Były prezes: - To kłamstwo
Marcin R. przed sądem nie przyznał się do winy. Stwierdził, że Kamil Ż. działał na własną rękę, a on nie miał o tym pojęcia.
- Nigdy nie brałem udziału w żadnym przestępczym procederze ani z Kamilem Ż., ani z jakimkolwiek pracownikiem spółki - powiedział w sądzie były szef Solanek. - I dodał: - Kamil Ż. przerzuca całą odpowiedzialność na mnie, a jest to kłamstwo.
Marcin R. przyznał, że Ż. przywoził mu dokumenty do domu, a „sporadycznie” także pieniądze, które były przeznaczane na zakup paliwa na wyjazdy służbowe, a później się z nich rozliczał.
- Dlaczego sam pan nie pobierał z kasy pieniędzy na wyjazd służbowy, tylko po południu angażował pracownika, aby przyjeżdżał do pana? - pytała prokurator Małgorzata Zdrojewska- Gutowska.

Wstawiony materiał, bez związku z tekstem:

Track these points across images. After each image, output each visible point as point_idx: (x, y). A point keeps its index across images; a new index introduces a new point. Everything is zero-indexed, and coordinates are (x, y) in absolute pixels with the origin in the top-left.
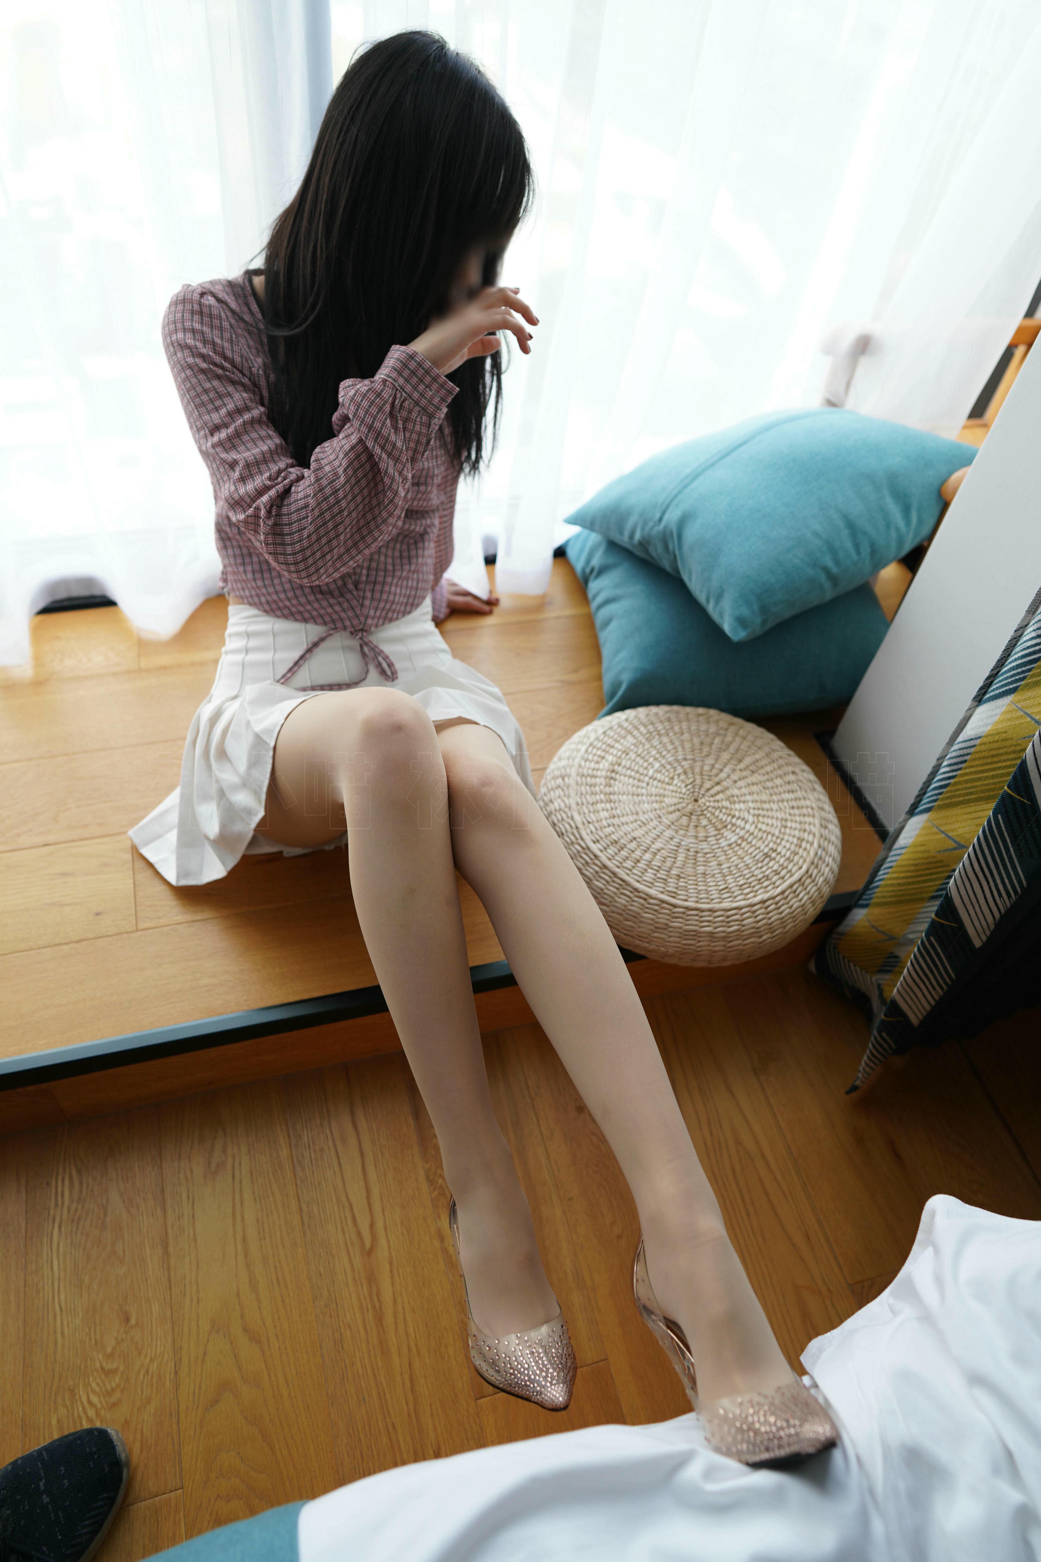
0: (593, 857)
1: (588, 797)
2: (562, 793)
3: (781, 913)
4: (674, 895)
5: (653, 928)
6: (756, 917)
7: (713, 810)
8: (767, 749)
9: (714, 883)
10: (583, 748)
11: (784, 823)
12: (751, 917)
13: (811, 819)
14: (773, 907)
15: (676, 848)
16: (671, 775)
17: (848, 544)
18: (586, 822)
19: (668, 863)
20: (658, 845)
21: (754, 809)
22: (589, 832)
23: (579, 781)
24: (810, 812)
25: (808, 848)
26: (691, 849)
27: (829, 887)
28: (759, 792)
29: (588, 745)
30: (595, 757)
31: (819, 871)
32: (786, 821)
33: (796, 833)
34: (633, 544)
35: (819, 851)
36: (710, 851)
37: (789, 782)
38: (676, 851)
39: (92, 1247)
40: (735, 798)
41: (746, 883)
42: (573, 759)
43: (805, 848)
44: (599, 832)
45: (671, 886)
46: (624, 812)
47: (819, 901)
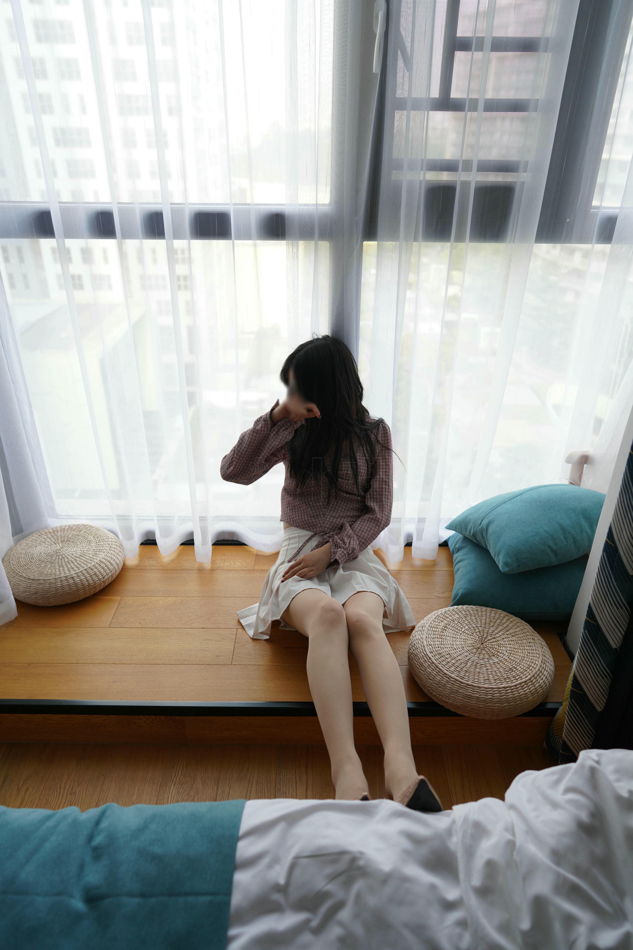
0: (428, 659)
1: (432, 635)
2: (420, 633)
3: (514, 695)
4: (462, 678)
5: (451, 692)
6: (501, 694)
7: (489, 648)
8: (522, 628)
9: (483, 677)
10: (434, 617)
11: (523, 658)
12: (498, 693)
13: (537, 659)
14: (510, 691)
15: (468, 660)
16: (472, 632)
17: (562, 537)
18: (428, 645)
19: (463, 665)
20: (459, 658)
21: (510, 650)
22: (429, 649)
23: (429, 629)
24: (538, 656)
25: (532, 670)
26: (475, 662)
27: (542, 689)
28: (514, 644)
29: (437, 615)
30: (439, 621)
31: (537, 681)
32: (524, 657)
33: (528, 663)
34: (471, 536)
35: (538, 672)
36: (484, 664)
37: (530, 642)
38: (468, 661)
39: (186, 796)
40: (501, 645)
41: (498, 679)
42: (428, 621)
43: (531, 670)
44: (434, 649)
45: (462, 674)
46: (447, 643)
47: (536, 695)
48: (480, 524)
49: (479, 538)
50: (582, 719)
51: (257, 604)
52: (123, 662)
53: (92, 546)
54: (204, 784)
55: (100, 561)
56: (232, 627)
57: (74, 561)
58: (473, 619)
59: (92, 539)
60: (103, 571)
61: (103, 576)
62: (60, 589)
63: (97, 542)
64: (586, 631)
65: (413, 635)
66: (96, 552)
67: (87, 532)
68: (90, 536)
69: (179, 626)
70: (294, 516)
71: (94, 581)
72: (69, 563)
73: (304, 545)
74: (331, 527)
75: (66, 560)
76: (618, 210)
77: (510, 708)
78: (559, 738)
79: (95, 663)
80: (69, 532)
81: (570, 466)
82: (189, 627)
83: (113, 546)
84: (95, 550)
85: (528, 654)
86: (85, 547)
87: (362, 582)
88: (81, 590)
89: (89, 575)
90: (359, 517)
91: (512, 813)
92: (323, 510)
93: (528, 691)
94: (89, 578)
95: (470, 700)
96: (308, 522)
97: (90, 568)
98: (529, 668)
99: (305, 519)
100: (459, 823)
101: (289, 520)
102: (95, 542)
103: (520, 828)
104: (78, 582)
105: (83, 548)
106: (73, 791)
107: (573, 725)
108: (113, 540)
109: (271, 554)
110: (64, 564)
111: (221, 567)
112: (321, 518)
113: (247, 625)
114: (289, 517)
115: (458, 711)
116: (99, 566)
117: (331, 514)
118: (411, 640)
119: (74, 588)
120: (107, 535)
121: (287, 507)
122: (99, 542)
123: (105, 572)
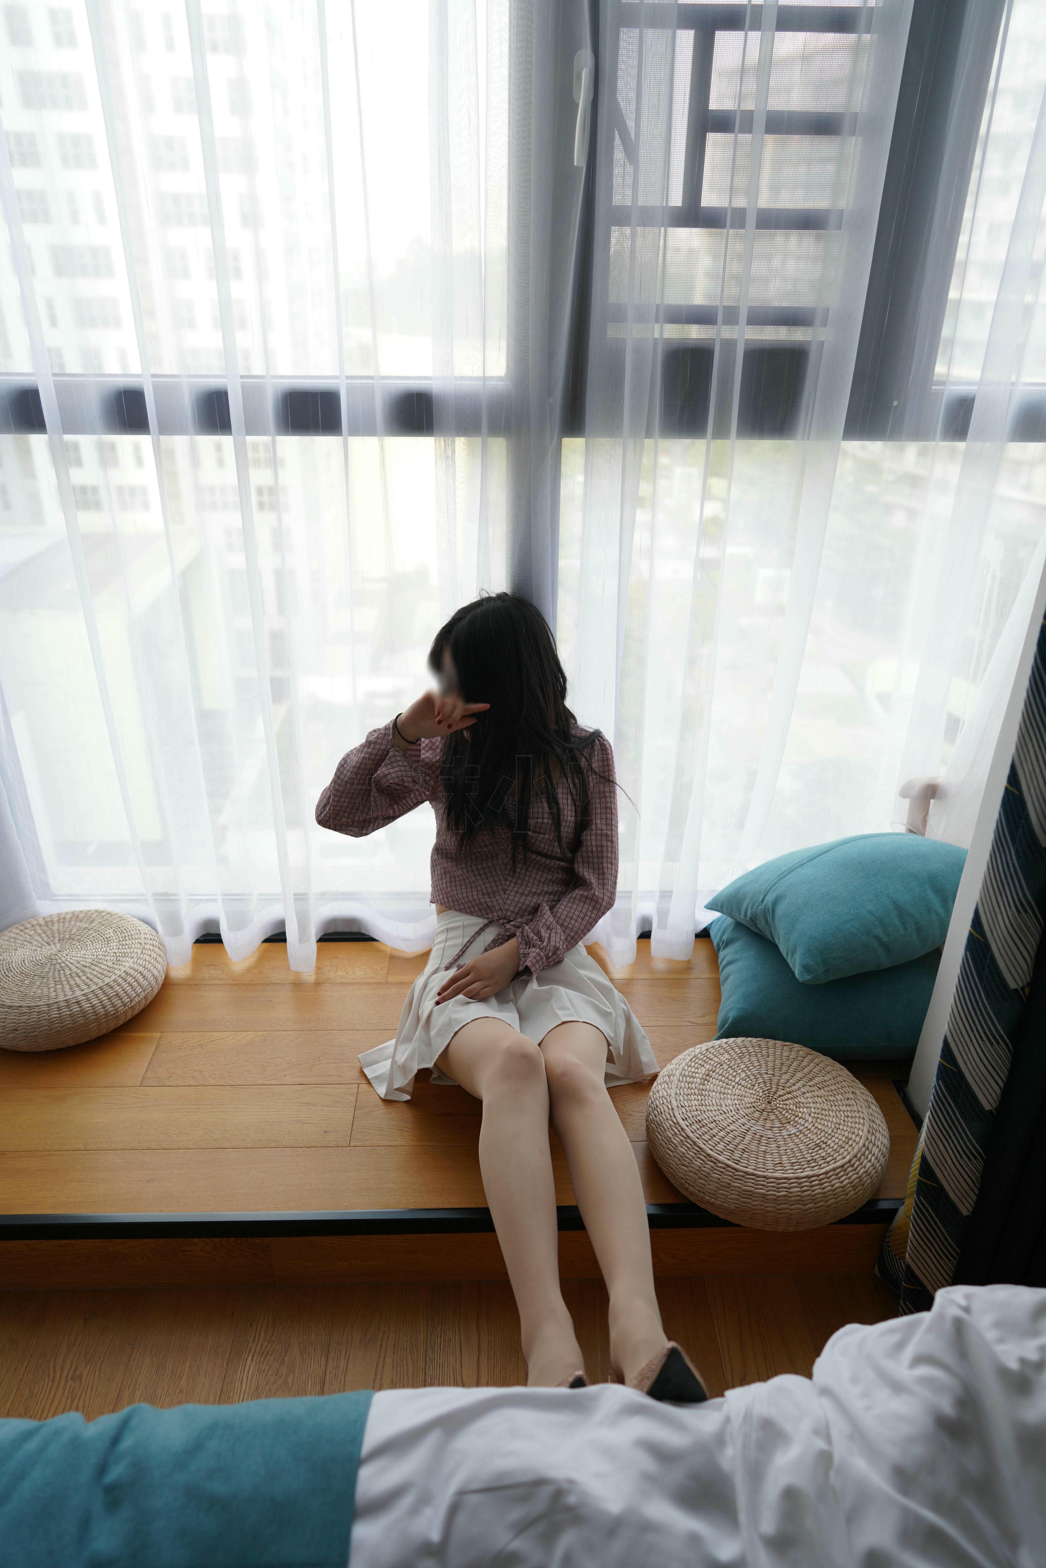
0: (680, 1130)
1: (685, 1089)
2: (666, 1086)
3: (823, 1189)
4: (737, 1162)
5: (719, 1186)
6: (801, 1188)
7: (781, 1110)
8: (834, 1074)
9: (772, 1159)
10: (689, 1059)
11: (837, 1126)
12: (797, 1187)
13: (861, 1127)
14: (817, 1182)
15: (746, 1131)
16: (753, 1083)
17: (897, 922)
18: (680, 1106)
19: (738, 1140)
20: (732, 1127)
21: (815, 1113)
22: (681, 1113)
23: (681, 1079)
24: (862, 1121)
25: (853, 1145)
26: (758, 1134)
27: (871, 1178)
28: (822, 1102)
29: (692, 1056)
30: (696, 1065)
31: (862, 1164)
32: (839, 1124)
33: (846, 1134)
34: (747, 921)
35: (863, 1149)
36: (773, 1137)
37: (848, 1099)
38: (746, 1133)
39: (272, 1375)
40: (801, 1104)
41: (797, 1162)
42: (679, 1065)
43: (851, 1145)
44: (689, 1114)
45: (736, 1156)
46: (711, 1103)
47: (860, 1188)
48: (763, 901)
49: (761, 924)
50: (937, 1229)
51: (393, 1042)
52: (165, 1146)
53: (111, 948)
54: (304, 1354)
55: (124, 973)
56: (350, 1082)
57: (81, 974)
58: (753, 1061)
59: (112, 935)
60: (131, 990)
61: (130, 998)
62: (57, 1022)
63: (121, 940)
64: (940, 1082)
65: (655, 1090)
66: (119, 958)
67: (104, 923)
68: (108, 930)
69: (259, 1082)
70: (455, 893)
71: (114, 1007)
72: (72, 977)
73: (471, 940)
74: (516, 910)
75: (68, 972)
76: (976, 388)
77: (817, 1212)
78: (899, 1259)
79: (117, 1148)
80: (72, 923)
81: (906, 803)
82: (276, 1083)
83: (148, 946)
84: (118, 954)
85: (846, 1119)
86: (99, 950)
87: (569, 1005)
88: (93, 1023)
89: (106, 998)
90: (563, 894)
91: (826, 1402)
92: (503, 882)
93: (847, 1181)
94: (107, 1003)
95: (750, 1199)
96: (477, 902)
97: (109, 984)
98: (848, 1143)
99: (473, 897)
100: (736, 1422)
101: (446, 900)
102: (117, 940)
103: (839, 1428)
104: (87, 1009)
105: (97, 950)
106: (78, 1373)
107: (922, 1239)
108: (148, 935)
109: (415, 954)
110: (63, 979)
111: (331, 979)
112: (501, 896)
113: (377, 1078)
114: (445, 896)
115: (731, 1219)
116: (123, 981)
117: (516, 889)
118: (650, 1098)
119: (81, 1020)
120: (137, 928)
121: (442, 879)
122: (124, 940)
123: (134, 991)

Marcin R. odpowiedział: - Zazwyczaj pieniądze pobierałem sam.
Nieprawda w fakturach?
Były szef Solanek jest oskarżony także o to, że zatwierdzał wystawiane przez Jacka M. faktury, w których opisach widniały inne prace, niż rzeczywiście były wykonane w Solankach.
Jackowi M. zarzucono z kolei to, że takie faktury wystawiał, za co grozi od 3 miesięcy do 5 lat więzienia. Jacek M. na policji się do tego przyznał, później zmienił zdanie.
W sądzie R. i M. zgodnie tłumaczyli, że nie mieli innego wyjścia, bo chodziło o jak najszybsze zakończenie remontu basenu zewnętrznego Solanek.